W Polsce jest tendencja do uważania Niemców za „eight feet tall”, jak mawiaja Amerykanie, i przypisywania im wyrachowanych, makiawellistycznych nieraz strategii. W rzeczywistości nie warto się tego doszukiwać tam gdy do wyjaśnienia zachowań przeciwnika wystarczy prosta głupota. Za rzeczami takimi jak odejście od atomu czy sprowadzenie do siebie połowy Afryki, nie stoi żadna spójna strategia i długofalowe planowanie lecz po prostu kolektywna, doraźna głupota populacji.

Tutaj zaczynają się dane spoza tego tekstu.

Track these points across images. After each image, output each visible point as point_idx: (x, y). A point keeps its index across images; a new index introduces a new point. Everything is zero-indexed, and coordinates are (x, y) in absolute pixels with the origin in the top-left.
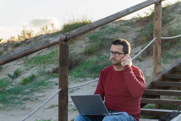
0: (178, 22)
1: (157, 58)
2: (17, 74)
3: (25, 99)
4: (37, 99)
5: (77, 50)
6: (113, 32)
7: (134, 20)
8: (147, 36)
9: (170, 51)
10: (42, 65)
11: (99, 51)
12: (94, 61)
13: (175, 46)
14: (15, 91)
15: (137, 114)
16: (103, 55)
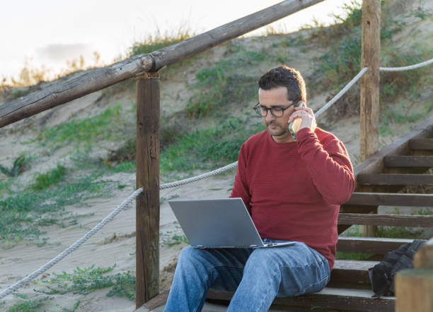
0: (414, 36)
1: (370, 117)
2: (20, 166)
3: (45, 223)
4: (75, 223)
5: (166, 106)
6: (255, 62)
7: (304, 33)
8: (340, 68)
9: (396, 104)
10: (83, 143)
11: (223, 108)
12: (210, 131)
13: (407, 93)
14: (20, 204)
15: (330, 247)
16: (232, 117)
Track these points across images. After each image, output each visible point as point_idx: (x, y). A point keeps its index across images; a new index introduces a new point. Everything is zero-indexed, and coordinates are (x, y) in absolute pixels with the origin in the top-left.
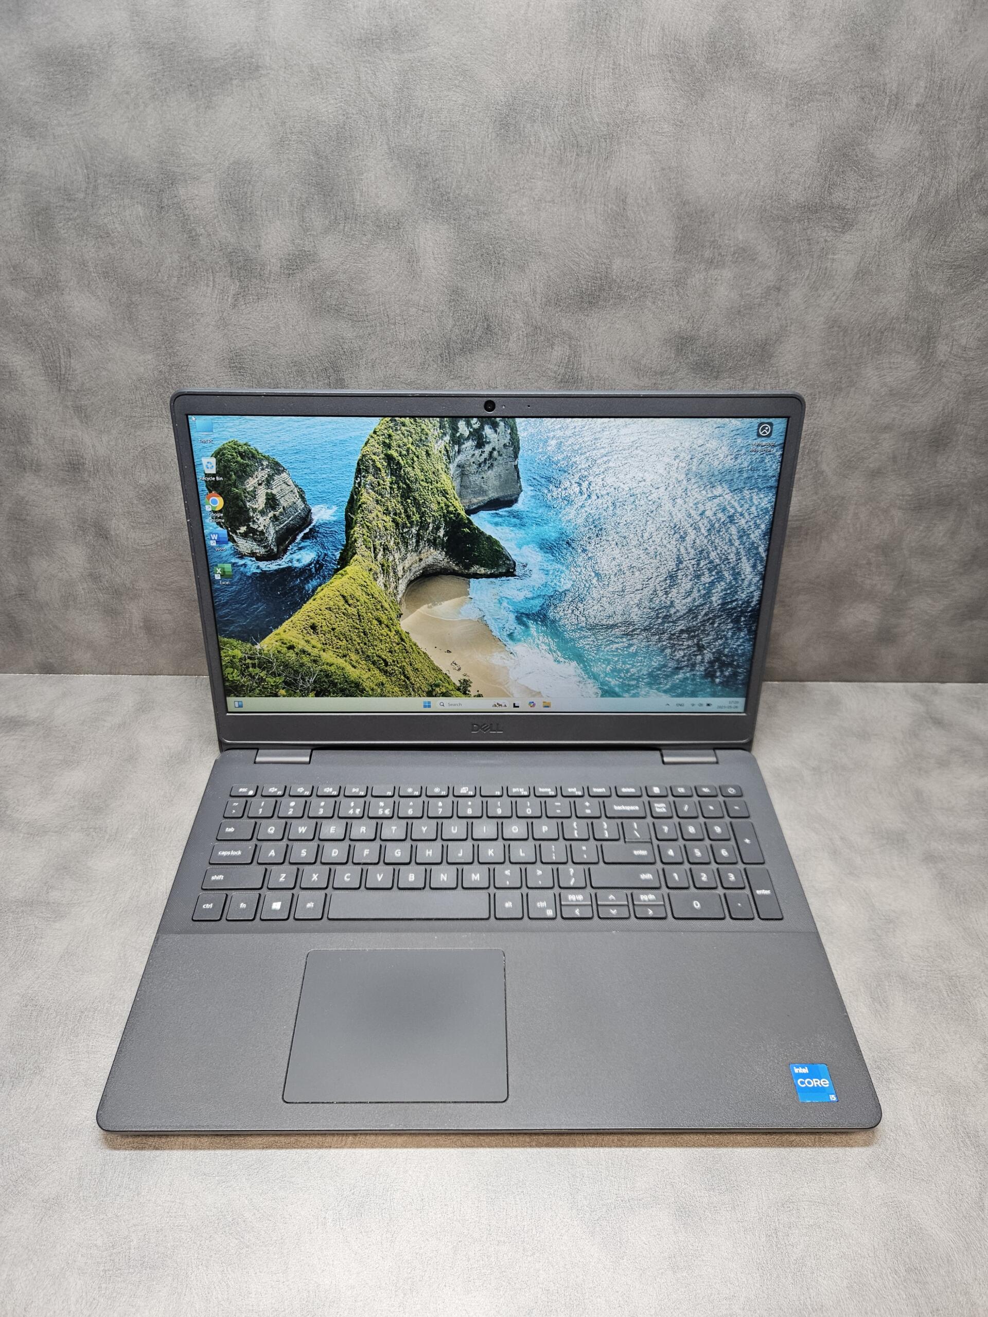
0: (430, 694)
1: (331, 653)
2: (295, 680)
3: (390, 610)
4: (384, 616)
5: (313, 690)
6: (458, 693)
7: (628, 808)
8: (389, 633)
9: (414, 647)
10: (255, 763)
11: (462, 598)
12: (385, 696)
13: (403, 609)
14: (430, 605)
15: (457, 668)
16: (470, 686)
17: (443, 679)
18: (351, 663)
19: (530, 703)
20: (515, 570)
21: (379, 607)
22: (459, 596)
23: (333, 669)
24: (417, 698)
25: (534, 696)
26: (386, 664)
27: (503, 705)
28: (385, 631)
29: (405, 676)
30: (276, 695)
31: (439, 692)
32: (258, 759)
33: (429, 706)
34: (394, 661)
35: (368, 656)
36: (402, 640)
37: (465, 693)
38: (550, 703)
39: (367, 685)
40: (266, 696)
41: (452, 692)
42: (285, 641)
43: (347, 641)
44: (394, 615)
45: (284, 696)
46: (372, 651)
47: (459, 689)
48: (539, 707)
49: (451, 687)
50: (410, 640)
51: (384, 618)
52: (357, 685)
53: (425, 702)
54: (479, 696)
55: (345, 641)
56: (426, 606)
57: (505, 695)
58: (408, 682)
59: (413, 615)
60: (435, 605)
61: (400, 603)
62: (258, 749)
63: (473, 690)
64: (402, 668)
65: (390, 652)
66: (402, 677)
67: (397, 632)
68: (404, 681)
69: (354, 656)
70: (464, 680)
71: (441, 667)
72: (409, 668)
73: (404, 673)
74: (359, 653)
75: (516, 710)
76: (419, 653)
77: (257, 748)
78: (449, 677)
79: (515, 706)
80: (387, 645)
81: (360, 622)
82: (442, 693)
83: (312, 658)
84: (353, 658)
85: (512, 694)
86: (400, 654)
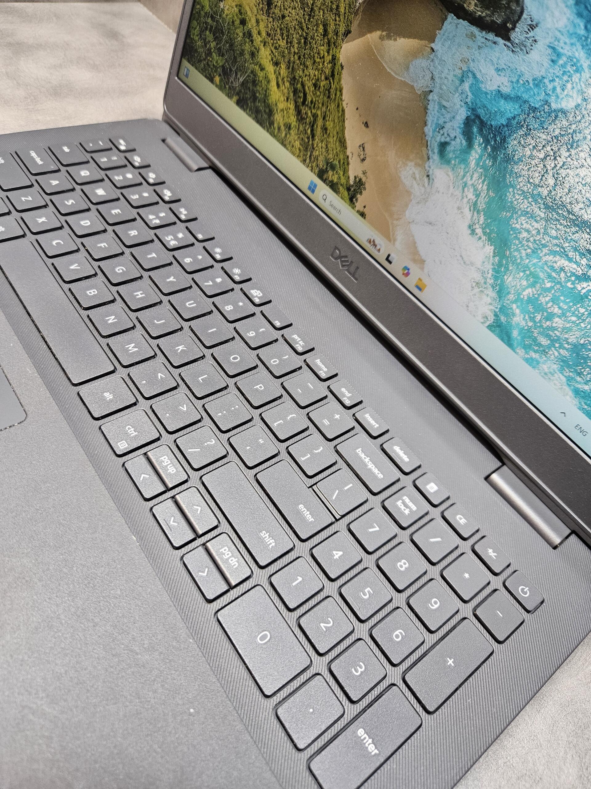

Też myślę że decyzja o rezygnacji z silników spalinowych to wynik utraty kontaktu z rzeczywistością/logiką przez rządzących. Tak jak i cała ścieżka regularnego zaostrzania norm emisji – gdzie to niby miało doprowadzić? Jeśli celem przedsięwzięcia miał być rozwój technologii spalinowej tak żeby była super czysta i ekologiczna, to tylko idiota mógł wymyślić że na końcu, jak już ta technologia zostanie faktycznie stworzona i dopracowana, to zostanie zakazana.
Taka koncepcja miałaby sens jest tylko małe ale, żeby do 2035 roku zostało coś z potężnych nich fabryk VW, Mercedesa czy BMW. Samo zamknięcie fabryki nie jest największym problem. Wielokrotnie gorszym jest pozbycie wysokokwalifikowanej kadry inżyniersko-pracowniczej i utrata kompetencji w danej dziedzinie. Przerabialiśmy to w Polsce kiedy polikwidowano ZSZ a duża część fachowców wyemigrowała zagranicę. Zamykając stocznie nie jesteśmy obecnie w stanie wyprodukować nic więcej poza jachtami. (dobitnym przykładem jest słynna korweta Gawron). We Francji sprzedaż przez Macrona Alstomu amerykańskiemu GE doprowadziła bardzo szybko do problemów z obsługą i regularnymi awariami na francuskich elektrowniach atomowych.
kolejny sukces prywatyzacji po francusku?
Banda, może nie tyle idiotów,co uzależnionych od USA szubrawców(Jankesi muszą mieć na nich niezłe haki).